SOURCE TEXT:
- - -
Two things before we start. One: I’m completely unharmed,
for friends and family reading this. Two: There is no hyperbole in this post.
I just started work at an IT consulting company in downtown
New Orleans, about three miles down St. Charles Avenue from where I live. Since
it was 50 degrees a few mornings ago, I decided to bike to work.
The first major intersection between my house and downtown
is Napoleon Avenue. Around that area, St. Charles has a boulevard where the
streetcar runs, one lane of traffic and a curb lane. Bike lanes run from
approximately Octavia Avenue all the way west to the riverbend, but there are
no bike lanes going east (downtown) from where I live. Because of this, I
usually stay fairly close to the parked cars in the curb lane.
I waited for the light to change and crossed Napoleon
Avenue, getting up to speed as I did so. There was a bright blue car, possibly
a minivan, possibly a sedan, sitting on the curb about 20-30 feet past the
intersection. As my front wheel passed the car’s left rear wheel, I saw the
driver’s door begin to open, perhaps five or six inches outward, directly in
front of me.
What happened next
was pure instinct; the thinking part of my brain was not involved. I had less
than a second to react. I yanked on the handlebars as hard as I ever have. The
bike slewed crazily to the left and out into the middle of the driving lane. I
cleared the edge of the car door by no more than two or three inches. Thankfully,
the car coming through the intersection behind me either threw on the brakes or
was already pretty far behind me, because I was not hit.
Less than a second.
At this point, I started thinking again. My bike has road
tires, which are not built to grip the road during violent 45-degree turns, and
it was wobbling like crazy and still going at a pretty high speed. I’m going to crash in the middle of the
street, I thought, imagined myself falling, and started preparing to take
the blow on my forearms.
Again, my body had other ideas. Without orders from the top,
I slammed both my forearms down on the handlebars, which were weaving back and
forth. That stabilized them, the bike stopped weaving, and I began to guide it
back towards the curb lane. I turned around and looked back during this process
and heard a woman shout “Sorry!” This all took place in a second or two but
seemed much longer.
As I got back out of the driving lane, I shouted “Jesus!
Fuck! Christ!” On “Christ”, the car behind me—a white SUV—pulled alongside me,
and the man inside hollered “Are you okay?” I said something reassuring, I
don’t remember what, and he drove off.
That was the end of it. I wasn’t hurt. I stopped a few
blocks later to adjust my clothing and whatnot, but that was it. I missed it
entirely. I went to work, did work things, and eventually got out of work.
Around 5:35 that evening, I was biking home on St. Charles,
having just passed Lee Circle and passed under the freeway bridge. Again, I was
biking fairly close to the parked cars. I was wearing grey pants and a dark
green sweatshirt. I had my red taillight and white headlight on, although they
were not flashing so that any idiot could see them. Apparently that’s necessary
here.
- - -
[Source records]

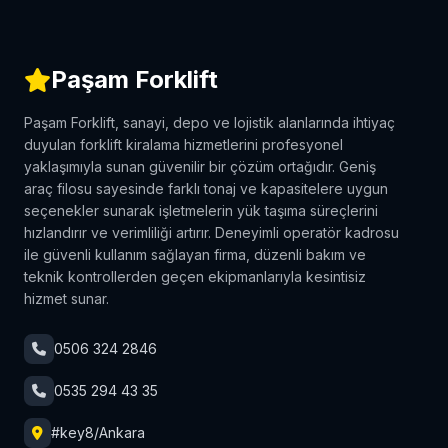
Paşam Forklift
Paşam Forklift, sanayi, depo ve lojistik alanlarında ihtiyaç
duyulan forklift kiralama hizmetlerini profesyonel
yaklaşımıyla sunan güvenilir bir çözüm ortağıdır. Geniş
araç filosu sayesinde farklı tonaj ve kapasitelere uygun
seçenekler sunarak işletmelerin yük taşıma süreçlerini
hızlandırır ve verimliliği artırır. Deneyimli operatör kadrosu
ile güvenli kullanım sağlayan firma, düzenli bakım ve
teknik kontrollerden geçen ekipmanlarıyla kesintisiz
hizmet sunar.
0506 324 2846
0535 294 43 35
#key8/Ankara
- - -
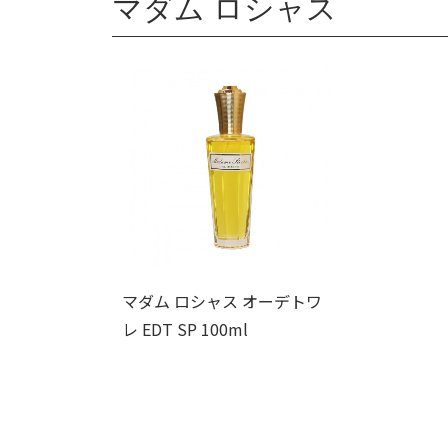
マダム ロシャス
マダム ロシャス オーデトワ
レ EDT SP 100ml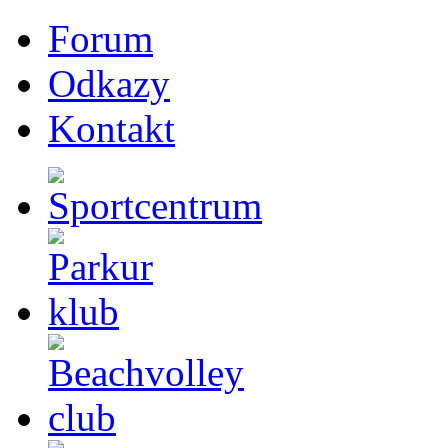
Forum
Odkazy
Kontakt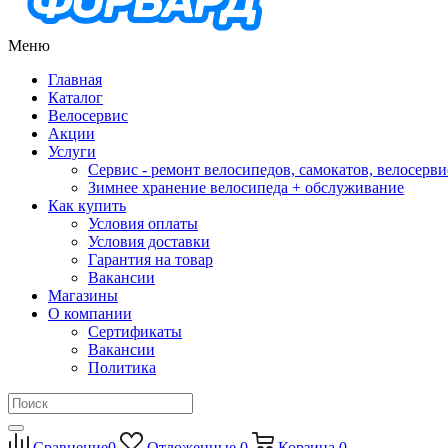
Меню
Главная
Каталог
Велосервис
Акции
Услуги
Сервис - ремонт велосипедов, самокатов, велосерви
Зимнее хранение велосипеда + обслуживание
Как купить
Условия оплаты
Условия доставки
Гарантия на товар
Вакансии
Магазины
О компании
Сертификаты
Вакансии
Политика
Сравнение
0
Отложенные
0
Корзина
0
- - -
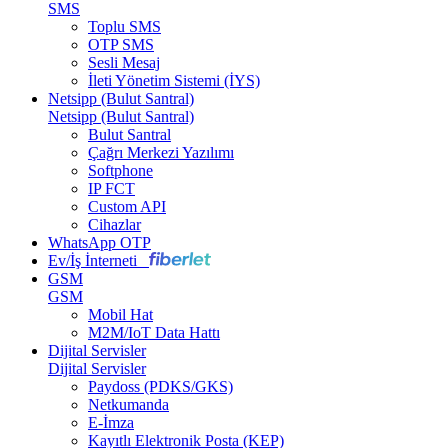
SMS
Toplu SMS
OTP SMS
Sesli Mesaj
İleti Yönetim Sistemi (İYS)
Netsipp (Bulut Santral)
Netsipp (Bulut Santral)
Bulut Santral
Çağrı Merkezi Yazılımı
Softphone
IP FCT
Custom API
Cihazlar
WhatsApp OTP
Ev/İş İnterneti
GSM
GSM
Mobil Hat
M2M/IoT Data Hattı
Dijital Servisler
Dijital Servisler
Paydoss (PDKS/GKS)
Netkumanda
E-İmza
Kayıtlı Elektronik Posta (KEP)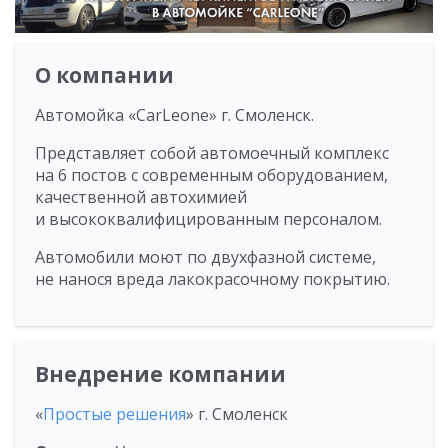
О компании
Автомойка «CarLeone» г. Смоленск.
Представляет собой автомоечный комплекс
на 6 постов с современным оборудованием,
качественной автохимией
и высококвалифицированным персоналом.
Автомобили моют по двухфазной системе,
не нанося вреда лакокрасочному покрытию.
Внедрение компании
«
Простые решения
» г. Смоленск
- - -
WORK TO COMPLETE:
1/ In the bike-commute post, how close did the rider come to the edge of the opening car door?
2/ Carry the bike-commute post forward, starting right after its last sentence.

PER-TASK ANSWERS:
1/ No more than two or three inches.

2/
I never saw the black sedan until it pulled up alongside me.
Its lights were on, and so was its turn signal. It began to turn directly into
my path. I have no reason to believe he saw me.
This time was different. Instead of an instant of pure
reflex and a violent change, everything seemed to be happening in pleasant
slow motion. I pulled back on the brakes, again instinctively, but I had time
to lazily contemplate the movement of the car. It didn’t register that I was
about to hit it. It was moving ponderously into my path, and I remember
thinking that the driver was cutting it pretty fine.
I was lucky again. We were in the middle of a block. Instead
of turning onto a street, he turned into a driveway that happened to have a
gate. That meant he was slowing down almost as much as I was. The angles kept
changing as we raced to the bottom.
Because of this, instead of hitting him at full speed, I
only nudged his right rear door with my left handlebar as he finished cutting
me off. We came to a stop.
I was too disgusted to say or do anything. I remember being
completely unsurprised that this had happened again. There was no noise from the car, so I pulled off the sock
that served me as a glove, gave a big smile and a sardonic thumbs-up, and got
back on the bike, shaking from the waist down.
I can think of three possible explanations for me not
hitting the first car. Either the driver paused in the middle of opening the
door, or she realized what was happening and pulled it back in a split second,
or I simply dodged it entirely. Whatever it was, that was one of the most
amazing things I have ever done. I have no doubt that if I’d been just a touch
slower to recognize and react to what was happening, I would have smashed into
the car door and suffered serious injury. The same goes for the second car. If
I hadn’t recognized what was happening and slowed down, I would have plowed
into its side at a considerable speed.
I’m very glad I can do that. I hope it does not prove
necessary on every single commute. Who needs coffee when you have a heart
attack?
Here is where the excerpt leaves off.